Psychedelics were no failure.

It's just that their opponent was unimaginably large and dark.

They are working, slowly.
 
This thread seems to assume that psychedelic drugs are a new thing, that people have only been using recently in history, that's exactly the mistake that the sixties generation made, before everyone realised that psychedelics are ancient

The idea of peacefulness and gentleness has existed for millennia before the use of drugs


there is no such thing as "millennia before the use of drugs" - drugs have been used since the dawn of humanity (see Mckenna's stoned ape theory)
 
^I think the OP is referring to the period of legal psychedelic use during the late 50'/60's as an informal 'social experiment'. ;)

People may put too much faith in the ability of psychedelics to spontaneously enact change within an individual. This effect is hard to define because it may be non-existent. From there, it follows that widespread change initiated by psychedelics occurring across society in general is even more unlikely. All the stuff that was happening in the sixties only featured drug use as a small component; the rest was a result of World War II (baby boom leading to an increase in young middle class people) accompanied by sexual liberation, reliable birth control, civil rights and a global culture related to technological progression (cheap airflight, radio, television, electronic audio reproduction, etc.).

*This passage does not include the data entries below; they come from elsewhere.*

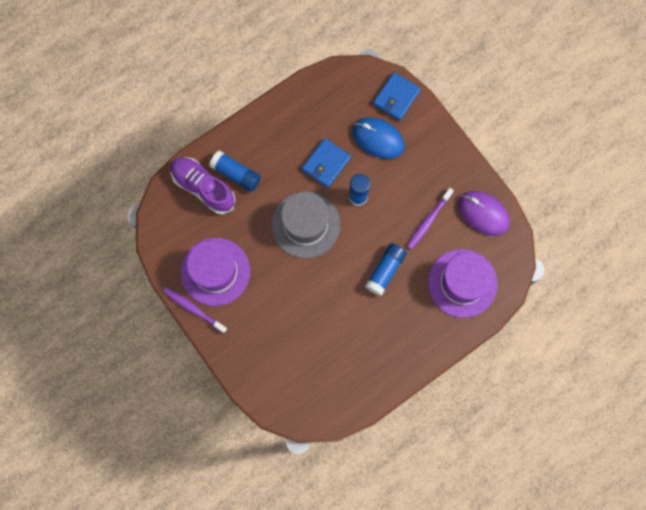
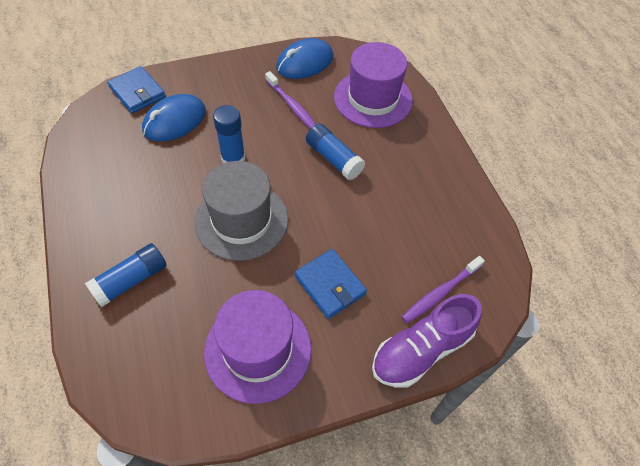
camera: 75 degrees left, 20 degrees down
purple toothbrush [163,287,227,333] -> purple toothbrush moved to [402,256,485,323]
purple shoe [171,157,235,214] -> purple shoe moved to [372,294,482,388]
blue wallet [302,138,351,188] -> blue wallet moved to [295,249,367,319]
purple mouse [458,191,510,236] -> blue mouse [276,38,333,79]

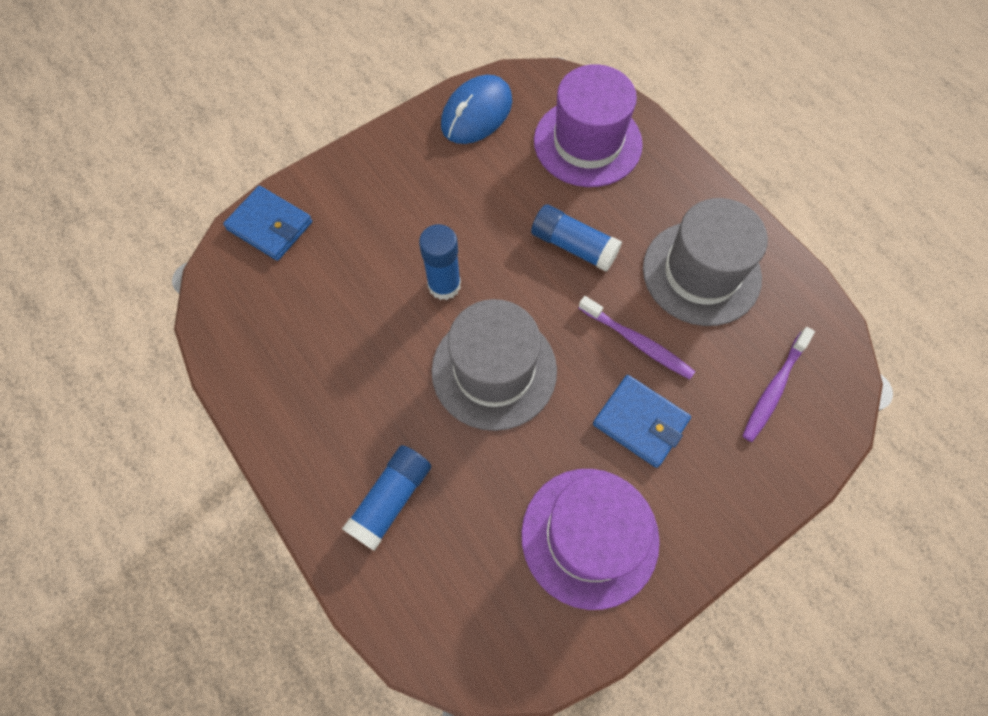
camera: 15 degrees left, 10 degrees up
blue mouse [142,94,206,141] -> none
purple toothbrush [265,71,316,129] -> purple toothbrush moved to [579,296,695,380]
purple shoe [372,294,482,388] -> none
none -> grey hat [643,198,768,326]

In truth, the idea of a psychedelic society has not failed because it has barely been attempted.

You mean when LSD was legal? Before it was banned in the USA in the mid 60's (was it the mid 60's???)? Meth was legal at that time as well... Then along came the fun police when the hippy movement loomed. It was ok for the beatniks to do it though! Nah social experiment it was not. Not enough people were dosed with it. Was the entire globe dosed? Besides some interesting experiments on elephants (200 odd mg's injected) which also caused the elephant to die horribly no real social experiment... unless you include San Fran...

IDK maybe I'm just a nut bag walking textbook definition of polysubstance abuse disorder clothed in skin? Possibly... more than likely.